Hay frases que cualquier motero ha escuchado alguna vez, aunque nadie sepa muy bien quién las dijo primero. Algunas son simples bromas de bar. Otras, sin embargo, esconden más verdad de la que parece. Y una de las más repetidas es esa que asegura que "nunca verás una moto aparcada en la puerta de un psicólogo".
La frase siempre se ha utilizado medio en serio y medio en broma; una forma de explicar a quien no monta por qué, después de un mal día, muchos acaban poniéndose el casco y saliendo a rodar sin un destino demasiado claro. Como si una hora de carretera ayudase a recolocar ciertas cosas ahí dentro.
Porque resulta que hay ciencia detrás de esa sensación
Lo admito: llevo dos meses sin moto, porque la vendí, y le estoy buscando una sustituta. Quizá una CBR600RR, o quizá una 1.000 cc de ‘las de antes’. Está por ver. Lo que me está pasando me ha hecho escribir este artículo: me está afectando psicológicamente no poder salir en moto. O al menos, en comparación, antes (con una) era mucho más feliz, y me planteaba la vida de otra manera. Ahora no.

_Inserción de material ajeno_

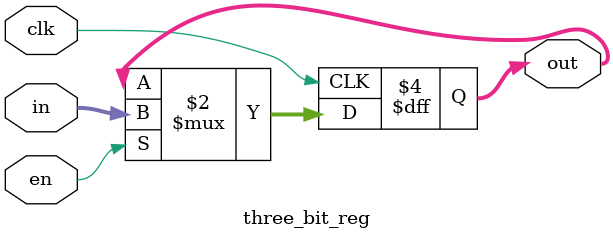
<source format=sv>
module eight_bit_reg(input clk, input [7:0] in, input en, output reg [7:0] out);
always_ff @(posedge clk) if(en) out <= in;
endmodule

module sixteen_bit_reg(input clk, input [15:0]in, input en, output reg [15:0]out);
always_ff @(posedge clk) if (en) out <= in;
endmodule

module three_bit_reg(input clk, input [2:0]in, input en, output reg [2:0] out);
always_ff @(posedge clk) if (en) out <= in;
endmodule 





</source>
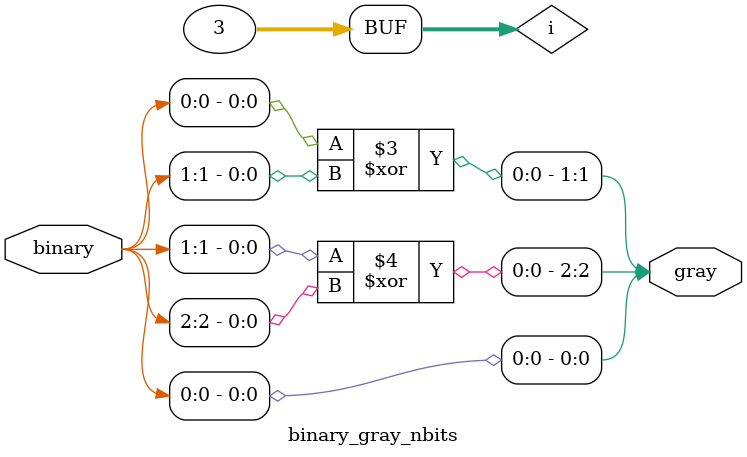
<source format=v>

module binary_gray_nbits #(parameter N=3)(input  [N-1:0]binary,output reg [N-1:0]gray);
integer i;
always@(*)begin
	gray[0]=binary[0];
	for (i=1;i<N;i=i+1)
		gray[i]=binary[i-1]^binary[i];
end
endmodule


</source>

Evidentemente, la moto no sustituye a un profesional de la salud mental. Tampoco sería responsable decir que sirve para tratar ansiedad o depresión. Pero eso no significa que todo lo demás sea un cuento inventado por románticos del motociclismo.
El concepto de "psicolocasco" se popularizó gracias a Charly Sinewan y su libro El mundo en moto con Charly Sinewan (que por cierto, ahora ha vuelto a las andadas sobre una nueva Desert X). Y, más allá de lo acertado del nombre, lo curioso es que investigadores de la UCLA y Harley-Davidson decidieron estudiar qué ocurre realmente en nuestro cuerpo cuando montamos en moto.
Los resultados llamaron bastante la atención. Según aquel trabajo, conducir una moto redujo algunos biomarcadores hormonales relacionados con el estrés en torno a un 28%. Al mismo tiempo, aumentó la frecuencia cardíaca un 11% y elevó los niveles de adrenalina cerca de un 27%, cifras similares a las que puede provocar una actividad física ligera.
Dicho de otra manera: el cuerpo se activa, pero la cabeza parece salir beneficiada, y ahí es donde aparece la gran paradoja: sobre el papel, conducir una moto exige más atención que muchas otras actividades cotidianas. Hay que interpretar el tráfico, vigilar el estado del asfalto, anticipar movimientos ajenos, gestionar la frenada o decidir una trazada. Sin embargo, muchos motoristas describen precisamente lo contrario cuando llegan a casa…
Se sienten más despejados, quizá porque el problema no sea el estrés en sí, sino el tipo de estrés al que nos hemos acostumbrado.
Vivimos rodeados de notificaciones, mensajes pendientes, reuniones, vídeos cortos y estímulos constantes; cenamos mirando el móvil, caminamos escuchando un podcast y contestamos mensajes mientras pensamos en lo que tenemos que hacer mañana. Estamos en todas partes... menos donde estamos.
Encima de una moto eso resulta bastante más complicado porque no puedes responder mentalmente un correo mientras enlazas curvas. Tampoco puedes quedarte atrapado durante diez minutos en una discusión imaginaria si tienes que estar pendiente del coche que circula delante o del conductor que acaba de incorporarse. Simple y llanamente, no queda espacio para tantas cosas a la vez.
De hecho, el propio estudio observó mejoras en el enfoque sensorial comparables a las diferencias que suelen apreciarse entre personas acostumbradas a practicar técnicas de atención plena y quienes nunca lo hacen.
Y quizá ahí esté la explicación más sencilla de todas: puede que el famoso psicolocasco no tenga nada de mágico. Puede que no sea la velocidad ni la adrenalina. Ni siquiera el ruido del motor.
Tal vez lo extraordinario sea disponer, aunque solo sea durante veinte minutos, de un lugar donde el cerebro no tenga más remedio que estar exactamente donde está. El casco puesto. Las manos en el manillar. El sonido del motor. La siguiente curva. Y resulta que, para una mente acostumbrada a vivir repartida entre mil sitios a la vez, eso vale bastante más de lo que imaginábamos.